▶ **EXERCISE OBJECTIVE**:
Return every line of the data that contains the string "allowEdgeOverflow". Case matters.

────────────────

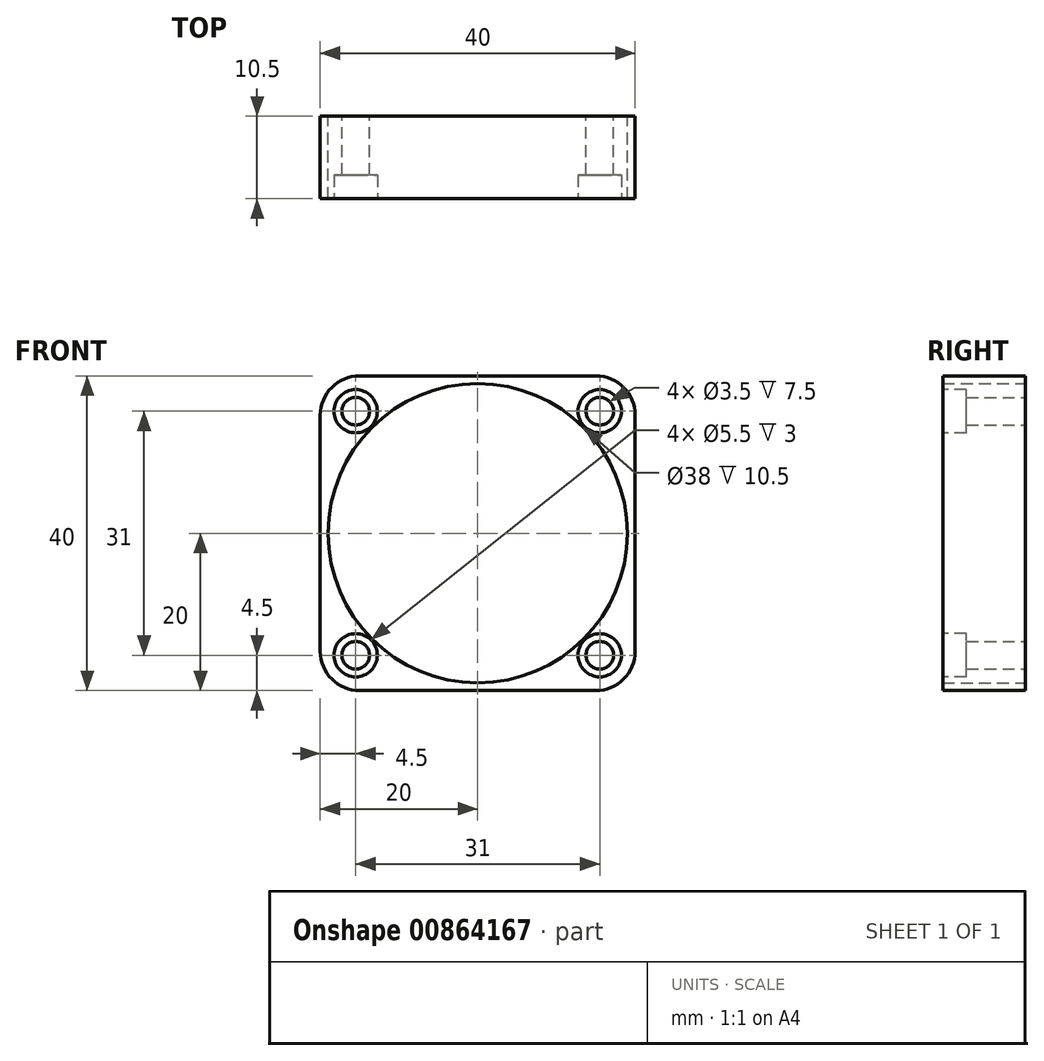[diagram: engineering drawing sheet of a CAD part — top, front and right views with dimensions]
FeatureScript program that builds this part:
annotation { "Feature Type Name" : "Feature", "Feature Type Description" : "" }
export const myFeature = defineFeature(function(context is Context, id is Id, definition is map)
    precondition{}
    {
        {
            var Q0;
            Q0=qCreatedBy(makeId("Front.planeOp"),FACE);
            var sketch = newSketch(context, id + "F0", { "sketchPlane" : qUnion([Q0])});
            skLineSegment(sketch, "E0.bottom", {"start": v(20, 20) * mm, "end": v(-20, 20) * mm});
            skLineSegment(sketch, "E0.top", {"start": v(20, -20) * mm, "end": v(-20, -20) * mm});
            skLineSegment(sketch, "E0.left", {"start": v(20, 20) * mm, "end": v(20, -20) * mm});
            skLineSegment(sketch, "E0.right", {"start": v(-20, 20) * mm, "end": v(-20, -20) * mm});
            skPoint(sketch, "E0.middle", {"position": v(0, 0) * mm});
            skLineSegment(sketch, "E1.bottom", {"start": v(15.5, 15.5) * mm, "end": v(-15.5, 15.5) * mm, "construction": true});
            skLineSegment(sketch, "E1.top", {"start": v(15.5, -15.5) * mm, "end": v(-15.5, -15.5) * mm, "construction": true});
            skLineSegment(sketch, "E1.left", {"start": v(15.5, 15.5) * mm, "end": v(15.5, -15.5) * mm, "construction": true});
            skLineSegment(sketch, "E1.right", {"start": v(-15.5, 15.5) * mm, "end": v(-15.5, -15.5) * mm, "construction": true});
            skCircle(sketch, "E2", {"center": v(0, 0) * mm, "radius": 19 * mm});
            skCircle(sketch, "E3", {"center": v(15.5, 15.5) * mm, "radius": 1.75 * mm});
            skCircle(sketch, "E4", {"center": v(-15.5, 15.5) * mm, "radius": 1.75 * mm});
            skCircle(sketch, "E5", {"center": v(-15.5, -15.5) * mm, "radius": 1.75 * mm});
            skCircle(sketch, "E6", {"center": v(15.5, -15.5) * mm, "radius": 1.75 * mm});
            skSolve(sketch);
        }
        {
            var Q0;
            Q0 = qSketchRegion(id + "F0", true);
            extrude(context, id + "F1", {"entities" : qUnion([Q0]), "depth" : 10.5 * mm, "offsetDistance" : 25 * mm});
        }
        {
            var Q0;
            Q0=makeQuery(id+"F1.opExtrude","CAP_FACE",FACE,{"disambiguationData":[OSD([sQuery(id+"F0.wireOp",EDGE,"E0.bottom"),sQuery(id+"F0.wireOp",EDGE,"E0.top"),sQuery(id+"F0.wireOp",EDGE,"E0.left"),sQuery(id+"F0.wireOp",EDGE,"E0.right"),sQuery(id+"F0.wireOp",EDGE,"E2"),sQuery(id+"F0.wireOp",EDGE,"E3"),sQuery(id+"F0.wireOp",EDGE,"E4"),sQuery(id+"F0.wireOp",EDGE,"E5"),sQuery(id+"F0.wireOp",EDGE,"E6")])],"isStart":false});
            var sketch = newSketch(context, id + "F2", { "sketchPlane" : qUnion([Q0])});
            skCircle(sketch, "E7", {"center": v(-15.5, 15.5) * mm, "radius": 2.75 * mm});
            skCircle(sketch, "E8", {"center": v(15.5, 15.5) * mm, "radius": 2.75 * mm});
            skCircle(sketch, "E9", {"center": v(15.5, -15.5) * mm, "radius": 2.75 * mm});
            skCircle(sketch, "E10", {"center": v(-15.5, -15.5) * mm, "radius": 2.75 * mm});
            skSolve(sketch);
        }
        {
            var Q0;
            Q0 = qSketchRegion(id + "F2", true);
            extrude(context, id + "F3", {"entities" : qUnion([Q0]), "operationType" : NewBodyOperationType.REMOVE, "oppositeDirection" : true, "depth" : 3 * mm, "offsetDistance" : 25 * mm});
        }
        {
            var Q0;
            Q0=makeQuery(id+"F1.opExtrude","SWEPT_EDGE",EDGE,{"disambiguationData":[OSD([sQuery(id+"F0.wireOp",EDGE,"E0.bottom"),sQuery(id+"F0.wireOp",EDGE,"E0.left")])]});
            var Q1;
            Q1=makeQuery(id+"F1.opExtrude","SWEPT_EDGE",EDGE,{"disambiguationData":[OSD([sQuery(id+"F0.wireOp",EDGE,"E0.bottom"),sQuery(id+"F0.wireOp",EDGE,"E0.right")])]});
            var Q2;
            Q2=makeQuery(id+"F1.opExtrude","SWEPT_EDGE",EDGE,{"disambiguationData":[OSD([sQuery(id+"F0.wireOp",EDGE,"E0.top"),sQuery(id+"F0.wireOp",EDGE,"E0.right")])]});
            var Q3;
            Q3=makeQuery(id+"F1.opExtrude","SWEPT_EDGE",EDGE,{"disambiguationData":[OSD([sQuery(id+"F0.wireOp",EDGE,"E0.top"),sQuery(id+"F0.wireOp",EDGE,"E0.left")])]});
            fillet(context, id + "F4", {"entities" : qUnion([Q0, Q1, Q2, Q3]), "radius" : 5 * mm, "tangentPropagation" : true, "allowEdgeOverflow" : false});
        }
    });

────────────────

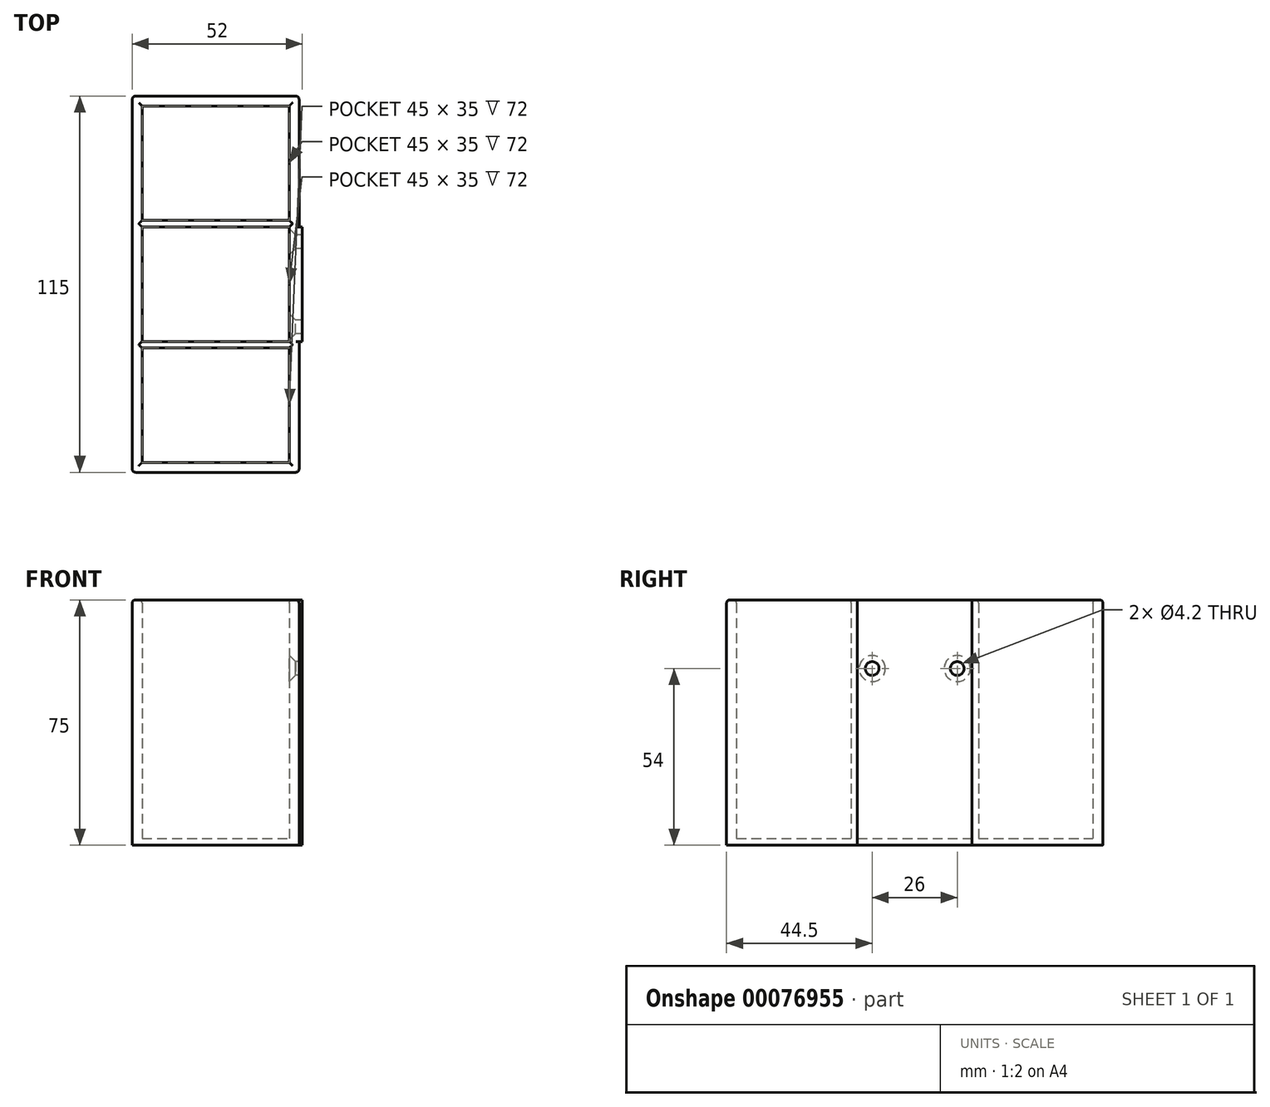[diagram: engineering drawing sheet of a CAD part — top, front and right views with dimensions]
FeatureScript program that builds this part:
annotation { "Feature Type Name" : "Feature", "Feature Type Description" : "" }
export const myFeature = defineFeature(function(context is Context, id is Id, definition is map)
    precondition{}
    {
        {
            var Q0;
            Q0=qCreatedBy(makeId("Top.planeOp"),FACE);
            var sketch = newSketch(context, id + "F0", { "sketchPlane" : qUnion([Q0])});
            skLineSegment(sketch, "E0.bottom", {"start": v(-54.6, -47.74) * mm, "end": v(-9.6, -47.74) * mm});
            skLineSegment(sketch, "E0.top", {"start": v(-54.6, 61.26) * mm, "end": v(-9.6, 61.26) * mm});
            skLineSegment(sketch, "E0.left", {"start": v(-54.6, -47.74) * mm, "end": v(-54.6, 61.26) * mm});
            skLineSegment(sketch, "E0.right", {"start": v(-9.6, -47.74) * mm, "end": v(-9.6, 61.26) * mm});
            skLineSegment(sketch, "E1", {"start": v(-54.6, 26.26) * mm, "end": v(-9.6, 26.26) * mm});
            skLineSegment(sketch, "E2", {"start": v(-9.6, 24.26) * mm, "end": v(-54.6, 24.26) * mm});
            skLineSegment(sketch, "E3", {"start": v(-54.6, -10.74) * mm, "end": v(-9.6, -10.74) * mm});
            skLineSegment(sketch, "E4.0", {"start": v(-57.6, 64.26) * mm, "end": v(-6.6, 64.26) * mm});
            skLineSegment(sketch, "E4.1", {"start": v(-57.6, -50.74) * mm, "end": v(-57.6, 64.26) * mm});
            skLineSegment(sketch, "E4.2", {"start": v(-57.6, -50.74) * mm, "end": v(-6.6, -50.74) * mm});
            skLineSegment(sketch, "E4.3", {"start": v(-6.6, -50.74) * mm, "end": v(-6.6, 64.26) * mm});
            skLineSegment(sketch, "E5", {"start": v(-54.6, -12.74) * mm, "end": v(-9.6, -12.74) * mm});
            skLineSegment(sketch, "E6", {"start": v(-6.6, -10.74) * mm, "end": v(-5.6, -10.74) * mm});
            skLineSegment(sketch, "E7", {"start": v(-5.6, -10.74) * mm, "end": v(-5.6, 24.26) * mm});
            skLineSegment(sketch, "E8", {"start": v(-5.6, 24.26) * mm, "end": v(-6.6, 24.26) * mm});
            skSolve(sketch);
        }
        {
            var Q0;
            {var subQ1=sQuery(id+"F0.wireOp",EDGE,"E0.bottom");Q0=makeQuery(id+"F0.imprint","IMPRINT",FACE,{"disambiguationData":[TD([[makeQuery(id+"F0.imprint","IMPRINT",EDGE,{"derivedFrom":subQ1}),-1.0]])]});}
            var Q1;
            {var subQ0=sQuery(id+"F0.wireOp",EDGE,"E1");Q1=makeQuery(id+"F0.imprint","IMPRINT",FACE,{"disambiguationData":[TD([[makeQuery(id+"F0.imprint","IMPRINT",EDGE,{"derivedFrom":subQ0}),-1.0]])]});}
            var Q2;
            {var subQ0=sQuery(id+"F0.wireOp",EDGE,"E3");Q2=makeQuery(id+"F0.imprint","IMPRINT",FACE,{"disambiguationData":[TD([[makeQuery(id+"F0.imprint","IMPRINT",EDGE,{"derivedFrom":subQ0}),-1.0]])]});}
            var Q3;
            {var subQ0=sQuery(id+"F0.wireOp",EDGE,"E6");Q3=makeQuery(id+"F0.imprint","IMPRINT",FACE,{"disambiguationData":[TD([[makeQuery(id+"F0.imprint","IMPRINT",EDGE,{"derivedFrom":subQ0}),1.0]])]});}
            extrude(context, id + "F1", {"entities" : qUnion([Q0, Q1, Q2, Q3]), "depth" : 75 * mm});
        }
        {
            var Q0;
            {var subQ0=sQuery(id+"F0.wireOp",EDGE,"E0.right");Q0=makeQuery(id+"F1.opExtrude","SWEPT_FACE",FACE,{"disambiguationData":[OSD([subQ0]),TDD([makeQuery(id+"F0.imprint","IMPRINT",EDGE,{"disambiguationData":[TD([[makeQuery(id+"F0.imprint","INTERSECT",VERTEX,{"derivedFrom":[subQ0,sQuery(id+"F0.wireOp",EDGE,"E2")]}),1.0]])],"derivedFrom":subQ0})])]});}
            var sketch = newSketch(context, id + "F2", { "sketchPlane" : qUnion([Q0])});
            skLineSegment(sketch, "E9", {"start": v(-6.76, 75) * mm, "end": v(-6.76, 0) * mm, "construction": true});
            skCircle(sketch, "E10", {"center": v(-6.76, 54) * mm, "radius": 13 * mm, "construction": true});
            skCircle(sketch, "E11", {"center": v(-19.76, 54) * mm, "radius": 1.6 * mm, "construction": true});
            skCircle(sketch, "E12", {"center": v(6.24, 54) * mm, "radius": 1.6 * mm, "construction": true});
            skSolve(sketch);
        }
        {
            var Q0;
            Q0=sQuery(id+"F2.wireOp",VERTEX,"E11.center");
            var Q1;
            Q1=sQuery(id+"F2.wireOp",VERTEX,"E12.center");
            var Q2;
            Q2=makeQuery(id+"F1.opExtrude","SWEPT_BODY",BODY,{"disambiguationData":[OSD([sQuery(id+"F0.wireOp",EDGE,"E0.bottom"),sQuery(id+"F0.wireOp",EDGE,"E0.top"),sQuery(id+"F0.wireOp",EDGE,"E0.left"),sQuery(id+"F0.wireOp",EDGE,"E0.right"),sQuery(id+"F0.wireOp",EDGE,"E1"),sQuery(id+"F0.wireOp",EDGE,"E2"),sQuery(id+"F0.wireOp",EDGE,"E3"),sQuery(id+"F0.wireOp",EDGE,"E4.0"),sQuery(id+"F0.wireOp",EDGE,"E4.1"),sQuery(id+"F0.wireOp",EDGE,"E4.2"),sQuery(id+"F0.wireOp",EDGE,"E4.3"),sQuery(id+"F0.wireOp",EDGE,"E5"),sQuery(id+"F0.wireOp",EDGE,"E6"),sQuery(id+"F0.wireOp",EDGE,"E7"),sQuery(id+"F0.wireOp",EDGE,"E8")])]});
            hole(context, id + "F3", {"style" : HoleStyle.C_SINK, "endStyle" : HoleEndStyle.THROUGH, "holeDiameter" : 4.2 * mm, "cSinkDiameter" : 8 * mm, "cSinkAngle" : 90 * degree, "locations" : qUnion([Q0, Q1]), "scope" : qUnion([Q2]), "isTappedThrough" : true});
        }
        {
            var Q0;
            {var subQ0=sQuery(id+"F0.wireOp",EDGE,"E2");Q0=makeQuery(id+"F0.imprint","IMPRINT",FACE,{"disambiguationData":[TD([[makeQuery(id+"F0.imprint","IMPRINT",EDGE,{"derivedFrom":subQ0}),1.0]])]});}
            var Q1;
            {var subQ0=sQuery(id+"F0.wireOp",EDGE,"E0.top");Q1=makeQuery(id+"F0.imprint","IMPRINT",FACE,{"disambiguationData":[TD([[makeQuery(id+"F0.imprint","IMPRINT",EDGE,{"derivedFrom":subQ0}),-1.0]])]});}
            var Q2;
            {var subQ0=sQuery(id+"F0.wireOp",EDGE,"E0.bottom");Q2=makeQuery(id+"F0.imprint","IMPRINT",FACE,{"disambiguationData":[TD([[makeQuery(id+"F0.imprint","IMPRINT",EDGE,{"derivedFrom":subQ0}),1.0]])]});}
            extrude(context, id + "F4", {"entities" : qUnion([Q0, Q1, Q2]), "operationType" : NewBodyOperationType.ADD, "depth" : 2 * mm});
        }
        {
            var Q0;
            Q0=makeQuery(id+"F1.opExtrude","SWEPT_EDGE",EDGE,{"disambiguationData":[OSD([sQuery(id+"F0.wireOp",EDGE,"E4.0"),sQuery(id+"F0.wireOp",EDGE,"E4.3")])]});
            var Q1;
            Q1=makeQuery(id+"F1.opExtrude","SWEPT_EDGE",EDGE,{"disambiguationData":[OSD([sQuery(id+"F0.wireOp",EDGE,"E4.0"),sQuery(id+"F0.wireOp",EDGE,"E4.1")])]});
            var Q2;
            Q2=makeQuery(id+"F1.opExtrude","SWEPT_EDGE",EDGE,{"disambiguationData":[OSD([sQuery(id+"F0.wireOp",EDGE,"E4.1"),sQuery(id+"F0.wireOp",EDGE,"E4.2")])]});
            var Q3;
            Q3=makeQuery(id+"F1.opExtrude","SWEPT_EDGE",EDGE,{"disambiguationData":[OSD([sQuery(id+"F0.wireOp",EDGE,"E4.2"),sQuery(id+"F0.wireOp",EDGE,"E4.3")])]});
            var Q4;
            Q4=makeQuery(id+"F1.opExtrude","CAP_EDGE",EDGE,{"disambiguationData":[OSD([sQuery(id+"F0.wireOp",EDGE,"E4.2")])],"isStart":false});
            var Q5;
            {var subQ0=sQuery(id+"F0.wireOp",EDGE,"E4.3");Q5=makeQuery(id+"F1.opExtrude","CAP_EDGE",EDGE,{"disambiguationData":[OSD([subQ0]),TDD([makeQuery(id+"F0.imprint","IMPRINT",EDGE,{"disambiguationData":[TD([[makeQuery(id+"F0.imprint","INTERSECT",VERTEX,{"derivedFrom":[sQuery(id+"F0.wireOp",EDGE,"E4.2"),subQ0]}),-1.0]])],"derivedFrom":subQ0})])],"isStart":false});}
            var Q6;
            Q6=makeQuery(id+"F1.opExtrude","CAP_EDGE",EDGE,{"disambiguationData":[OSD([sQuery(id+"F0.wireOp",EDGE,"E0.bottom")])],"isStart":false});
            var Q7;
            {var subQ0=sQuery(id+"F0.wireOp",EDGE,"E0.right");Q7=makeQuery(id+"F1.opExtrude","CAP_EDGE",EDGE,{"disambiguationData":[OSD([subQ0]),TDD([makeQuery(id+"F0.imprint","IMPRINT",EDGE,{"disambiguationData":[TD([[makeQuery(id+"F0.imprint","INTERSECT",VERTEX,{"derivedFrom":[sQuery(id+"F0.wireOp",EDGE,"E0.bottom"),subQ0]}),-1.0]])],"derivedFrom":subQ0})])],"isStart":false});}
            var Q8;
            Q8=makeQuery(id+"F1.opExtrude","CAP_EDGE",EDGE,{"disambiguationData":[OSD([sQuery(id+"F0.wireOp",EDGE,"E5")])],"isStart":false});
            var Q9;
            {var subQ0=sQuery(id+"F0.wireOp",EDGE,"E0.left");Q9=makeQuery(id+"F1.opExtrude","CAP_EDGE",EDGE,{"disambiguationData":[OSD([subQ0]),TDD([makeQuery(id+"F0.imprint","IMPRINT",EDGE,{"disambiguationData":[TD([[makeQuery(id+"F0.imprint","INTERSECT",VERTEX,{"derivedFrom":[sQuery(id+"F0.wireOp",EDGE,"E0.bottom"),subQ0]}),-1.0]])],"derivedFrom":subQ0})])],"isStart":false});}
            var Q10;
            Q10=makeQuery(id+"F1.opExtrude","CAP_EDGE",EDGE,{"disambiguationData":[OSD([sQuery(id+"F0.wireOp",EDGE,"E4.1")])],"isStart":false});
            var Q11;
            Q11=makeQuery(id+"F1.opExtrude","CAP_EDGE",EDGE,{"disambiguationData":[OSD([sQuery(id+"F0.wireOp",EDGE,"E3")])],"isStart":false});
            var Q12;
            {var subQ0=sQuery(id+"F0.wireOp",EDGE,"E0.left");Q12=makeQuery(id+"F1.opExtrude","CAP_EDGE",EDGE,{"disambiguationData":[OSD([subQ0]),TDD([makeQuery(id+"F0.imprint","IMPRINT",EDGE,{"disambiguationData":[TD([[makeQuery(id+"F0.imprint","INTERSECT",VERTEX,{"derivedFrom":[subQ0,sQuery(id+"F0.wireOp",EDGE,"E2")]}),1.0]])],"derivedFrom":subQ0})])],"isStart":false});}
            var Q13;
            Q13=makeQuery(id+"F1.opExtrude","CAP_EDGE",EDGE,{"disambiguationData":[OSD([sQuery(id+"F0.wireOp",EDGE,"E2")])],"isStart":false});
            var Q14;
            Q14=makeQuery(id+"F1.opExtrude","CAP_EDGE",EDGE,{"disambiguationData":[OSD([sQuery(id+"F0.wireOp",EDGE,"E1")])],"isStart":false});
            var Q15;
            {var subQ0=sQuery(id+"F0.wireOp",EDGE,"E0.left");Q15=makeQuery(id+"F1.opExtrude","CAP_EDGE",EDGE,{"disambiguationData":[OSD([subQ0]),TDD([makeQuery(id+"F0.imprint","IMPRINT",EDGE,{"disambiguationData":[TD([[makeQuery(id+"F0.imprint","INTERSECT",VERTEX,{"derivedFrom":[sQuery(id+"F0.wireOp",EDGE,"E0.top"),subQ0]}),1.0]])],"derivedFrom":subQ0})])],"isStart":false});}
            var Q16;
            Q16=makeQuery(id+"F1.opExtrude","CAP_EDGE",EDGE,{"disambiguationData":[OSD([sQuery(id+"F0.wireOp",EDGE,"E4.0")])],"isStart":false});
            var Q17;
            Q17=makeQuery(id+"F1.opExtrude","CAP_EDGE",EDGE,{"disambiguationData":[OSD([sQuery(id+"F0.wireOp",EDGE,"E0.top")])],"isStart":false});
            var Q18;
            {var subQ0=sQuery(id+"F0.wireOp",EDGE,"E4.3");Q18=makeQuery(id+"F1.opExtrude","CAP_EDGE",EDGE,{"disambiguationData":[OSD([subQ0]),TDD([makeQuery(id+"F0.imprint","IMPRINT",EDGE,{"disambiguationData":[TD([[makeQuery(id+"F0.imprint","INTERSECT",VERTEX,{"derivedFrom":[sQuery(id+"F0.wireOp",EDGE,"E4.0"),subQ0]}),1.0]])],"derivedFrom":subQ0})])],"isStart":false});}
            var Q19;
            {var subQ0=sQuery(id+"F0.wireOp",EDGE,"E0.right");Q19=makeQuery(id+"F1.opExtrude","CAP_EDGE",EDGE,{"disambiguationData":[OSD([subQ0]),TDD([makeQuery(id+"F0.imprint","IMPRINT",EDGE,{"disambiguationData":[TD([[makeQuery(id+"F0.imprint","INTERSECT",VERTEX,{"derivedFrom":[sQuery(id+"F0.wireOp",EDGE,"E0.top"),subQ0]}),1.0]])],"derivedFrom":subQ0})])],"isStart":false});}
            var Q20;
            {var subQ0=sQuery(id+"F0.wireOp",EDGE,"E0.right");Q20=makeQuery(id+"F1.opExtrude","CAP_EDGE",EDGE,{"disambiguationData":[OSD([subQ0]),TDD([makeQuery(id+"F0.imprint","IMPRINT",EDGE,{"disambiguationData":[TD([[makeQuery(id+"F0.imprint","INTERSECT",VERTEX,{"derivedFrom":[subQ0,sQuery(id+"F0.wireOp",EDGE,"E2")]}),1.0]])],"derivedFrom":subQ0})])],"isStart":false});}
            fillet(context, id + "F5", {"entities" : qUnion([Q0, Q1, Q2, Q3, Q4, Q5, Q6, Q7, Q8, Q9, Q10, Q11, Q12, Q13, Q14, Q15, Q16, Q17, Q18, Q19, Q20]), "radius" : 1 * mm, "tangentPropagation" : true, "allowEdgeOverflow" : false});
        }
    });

────────────────

▶ **ANSWER TO THIS PROBLEM**:
            fillet(context, id + "F4", {"entities" : qUnion([Q0, Q1, Q2, Q3]), "radius" : 5 * mm, "tangentPropagation" : true, "allowEdgeOverflow" : false});
            fillet(context, id + "F5", {"entities" : qUnion([Q0, Q1, Q2, Q3, Q4, Q5, Q6, Q7, Q8, Q9, Q10, Q11, Q12, Q13, Q14, Q15, Q16, Q17, Q18, Q19, Q20]), "radius" : 1 * mm, "tangentPropagation" : true, "allowEdgeOverflow" : false});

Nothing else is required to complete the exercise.